It may be convenient to pay with a wave of your credit or debit card, but Consumer Reports' Andrea Rock says so-called contactless cards make your personal data vulnerable. "Thieves can collect the information while it's being transmitted by using a card reader that costs less than 100 dollars."
To demonstrate, Rock tucks a card reader in her purse and security consultant Henry Bar-Levav puts a contactless card in his pocket. She bumps into him, and in that moment she can steal his credit-card information. "From that little bump in the parking lot, it's possible to download your account number, expiration date, and security data to a computer. From there it's simple to use blank cards to make counterfeits," said Rock.
Recursion Ventures, the security consultants who demonstrated the cards' weakness, were able to use the bogus card to successfully charge a transaction.
You may have contactless cards in your wallet and not even know it. Chase cards say Blink. Mastercards' are called Paypass, and some cards just have a symbol.
"The technology is active whether you use the card for contactless payments or not.

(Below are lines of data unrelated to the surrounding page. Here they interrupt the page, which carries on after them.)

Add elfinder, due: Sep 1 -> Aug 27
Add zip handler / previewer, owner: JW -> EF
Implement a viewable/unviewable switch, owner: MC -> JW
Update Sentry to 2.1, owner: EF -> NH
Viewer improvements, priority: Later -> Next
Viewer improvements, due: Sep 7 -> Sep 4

And there's not much you can do except ask your bank if they will replace the card with a regular one," said Rock.
Another option is a protective sleeve like one Rock made out of duct tape, lined with aluminum foil. "Recursion's tests showed that it worked better than many of the ones you can buy, but even that didn't block the signal completely."
So while waving your card is easy, making sure it's secure isn't.
The banking industry insists contactless card technology is secure and that there have been no reports of problems. But Consumer Reports says the technology's security must be improved because as these cards become more widespread, they'll become a bigger target for thieves.